The following is my first diary as well as my most recent column for the High Springs Herald in North Central Florida. The words to this old carol written by Longfellow got to me when I came across them recently. So I wrote a column around them. Wishing everyone a warm and peaceful Christmas.
I heard the bells on Christmas day
Their old familiar carols play,
And wild and sweet the words repeat
Of peace on earth, good will to men.
The words to this old carol come from a Henry Wadsworth Longfellow poem, written at his home on December 25, 1864. Outside in the larger world, the Civil War raged, now near the end of its fourth year.
I thought how, as the day had come,
The belfries of all Christendom
Had rolled along th’ unbroken song
Of peace on earth, good will to men.
To the poet, the lofty sentiments of the usual carols no doubt rang hollow that Christmas day. For him it was an especially dark time. Three years earlier, in 1861, his wife had died in a freak accident.

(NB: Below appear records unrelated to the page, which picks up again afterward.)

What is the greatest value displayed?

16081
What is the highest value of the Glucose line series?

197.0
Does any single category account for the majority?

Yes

A year later, 1862, his son had been critically wounded in the war.
On Christmas Day in the year 1864, Henry Wadsworth Longfellow, sick of war, battered by life’s fortunes, uninspired by the songs of the season, sat down at his writing table to face his demons.
And in despair I bowed my head
"There is no peace on earth," I said,
"For hate is strong and mocks the song
Of peace on earth, good will to men."
Listening to Longfellow’s words, one cannot help but connect them to the present. A war drags on. It is a more distant war than the one of the poet’s time. Returning soldiers speak of the unreality of coming home to a culture disconnected from its war.
They see Americans going about their normal lives: shopping, working, going to movies. They see rabid fans cheering on their favorite sports teams as if nothing else mattered.
Yet the war rages on; it cannot be denied.
Every day suicide bombers deliver mass death in the public squares. Militias and death squads haul people into the streets for public beheading. Snipers, acting as the hand of God, snuff out lives in the blink of an eye. Bullets fly, bombs explode, burned and blown apart bodies show up at morgues or are dumped in mass graves.
Fallen soldiers are sent home in caskets draped with American flags.
Back at the home front, the worst of the fighting occurs on cable news channels.
Pundits of both the left and the right shoot it out over the war’s purpose and direction. Politicians lob vicious talking points at one another like hand grenades.
The American people, meanwhile, appear to have made up their own minds. A strong antiwar sentiment was decisive in November’s election. Recent polls show a growing majority opposing the war.
The seeds of national unity exist. As a people we find common cause in our desire for a solution to this unwinnable war. More and more, we look for truth and wisdom rather than empty rhetoric from our national leaders.
Then pealed the bells more loud and deep:
"God is not dead, nor doth he sleep;
The wrong shall fail, the right prevail
With peace on earth, good will to men."
There was a time, not so long ago, when the United States was a beacon of hope to the world. Somehow we lost that. But we need to get back there. To do that, we need to get past our petty differences.
It cannot simply be about Democrats versus Republicans anymore. Nor can it be about Christians, Muslims, Hindus, Jews, or Buddhists. We are all human beings. Our challenge as citizens of a nation and of the world is to work together to solve problems and create a better life.
I see America beginning, just beginning, to embrace this truth anew. I see our involvement in this war eventually coming to an end, not because of any skillful diplomacy or military action by our government, but because a unified American people demand it.
I see a less arrogant America working with like-minded nations instead of going it alone.
I see America coming home to its ideals.
I see dark days coming to an end.
I see reason for hope.
Till ringing, singing on its way
The world revolved from night to day,
A voice, a chime, a chant sublime
Of peace on earth, good will to men.